138 Yaşındaki Kütüphanede Mevsim Değişse de Sıcaklık Hep Aynı

Kitaplarının ödünç verilmediği, 2. Abdülhamid’in talimatıyla açılan ve her yıl 80 bin kitabın eklenmesiyle 1 milyon 300 bin kitaba ulaşılan Beyazıt Devlet Kütüphanesi'nde eserler, 4 mevsim aynı sıcaklıkta korunuyor.

Sultan 2. Abdülhamid’n direktifleriyle 1884 yılında “Kütüphane-i Umumi-i Osmani” adıyla hizmete açılan, Türkiye'nin devlet eliyle kurulan ilk kütüphanesi Beyazıt Devlet Kütüphanesindeki matbu eserler, aşınma ve yıpranmalara karşı 18 ila 21 derece sıcaklık ile yüzde 40-45 oranında nem dengesine sahip özel odalarda muhafaza ediliyor.

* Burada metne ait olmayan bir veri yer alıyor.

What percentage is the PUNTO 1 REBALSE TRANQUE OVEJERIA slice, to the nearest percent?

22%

Raflarına yerleştirilen bir takım “Naima Tarihi” ile 138 yıl önce hizmete açılan, 1934 yılında çıkartılan “Basma Yazı ve Resimleri Derleme Kanunu” gereğince Türkiye'de basılan her türlü yayının bir nüshasının teslim edildiği kütüphanede kitap sayısı 1 milyon 300 bine ulaştı.

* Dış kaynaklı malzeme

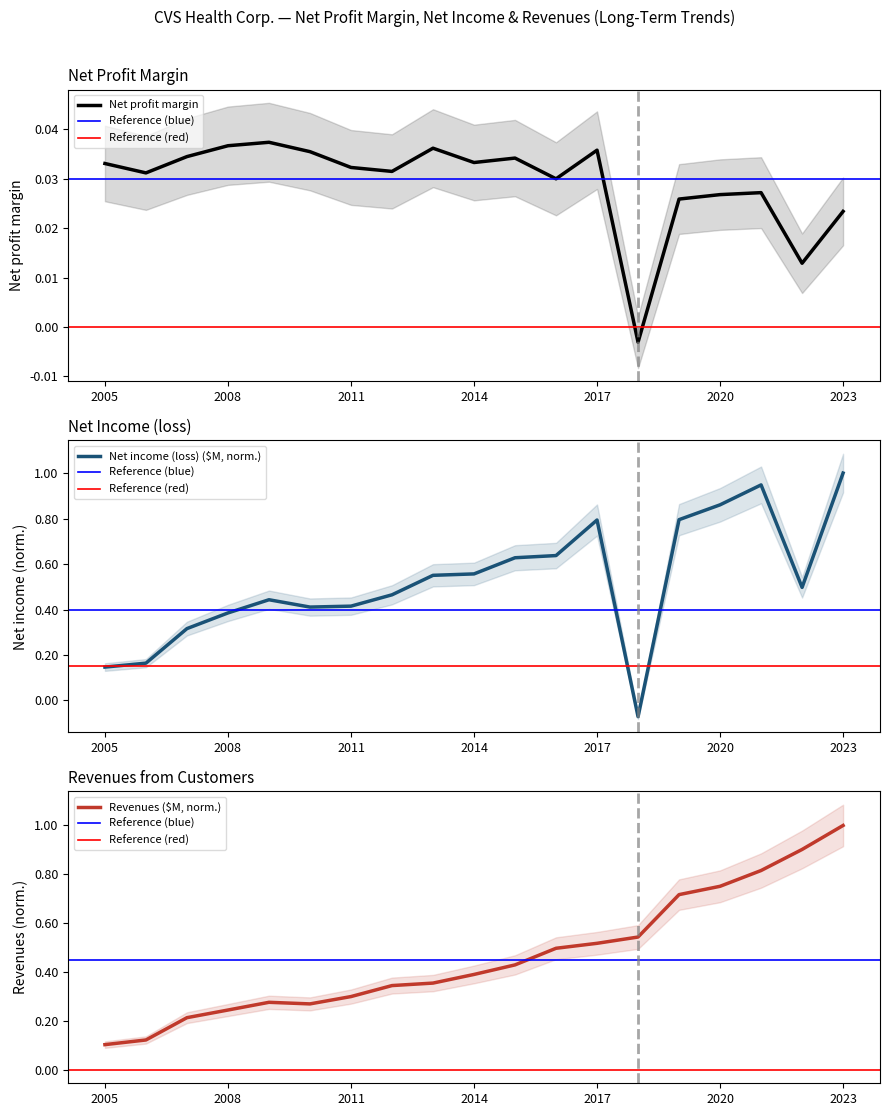

How many lines are shown in the chart?

3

Kültür ve Turizm Bakanlığına bağlı kütüphanede kitap, dergi ve gazete gibi matbu eserler geçmişten bugüne özenle arşivlenip okuyucuya ulaştırılıyor. Yedi katlı kütüphanenin raflarına sığmayan bazı özel koleksiyonlar da ideal sıcaklık ve nem dengesinin sağlandığı özel depolarda koruma altına alınıyor.

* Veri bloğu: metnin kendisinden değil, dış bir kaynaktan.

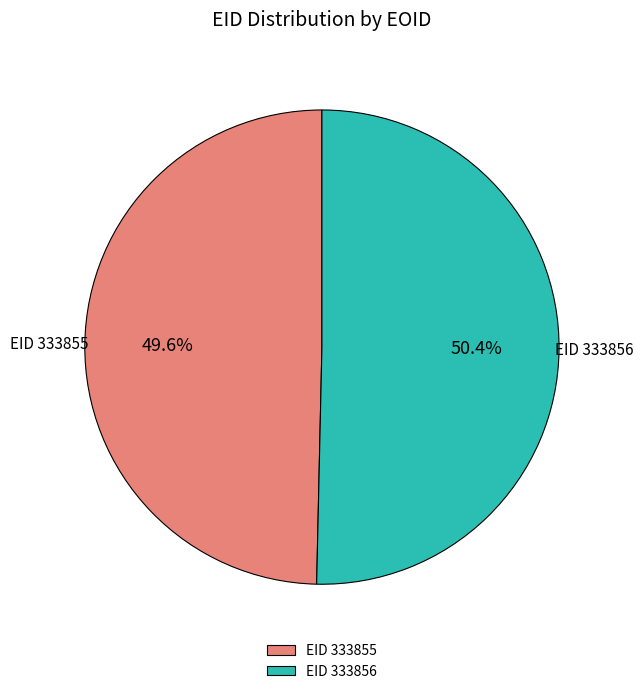

How many slices are in this pie chart?

2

Beyazıt Devlet Kütüphanesi Müdürü Ramazan Minder, Osmanlı döneminde padişahların, şeyhülislamların ve valide sultanların açtığı vakıf kütüphanelerinin bulunduğunu, Beyazıt Devlet Kütüphanesinin hizmete açılmasıyla halkın tamamının, koleksiyonu daha zengin kütüphaneye erişebildiğini söyledi.

HER YIL 80 BİN KİTAPLA DAHA DA BÜYÜYOR

Beyazıt Devlet Kütüphanesine bütün yayınevlerinden her yıl ortalama 80 bin kitap geldiğini belirten Minder, “derleme kütüphanesi” olan Cumhurbaşkanlığı Millet Kütüphanesi, TBMM Kütüphanesi, Milli Kütüphane, İstanbul Üniversitesi Kütüphanesi ve İzmir İl Halk Kütüphanesine de her yayından birer baskı ulaştırıldığını ifade etti.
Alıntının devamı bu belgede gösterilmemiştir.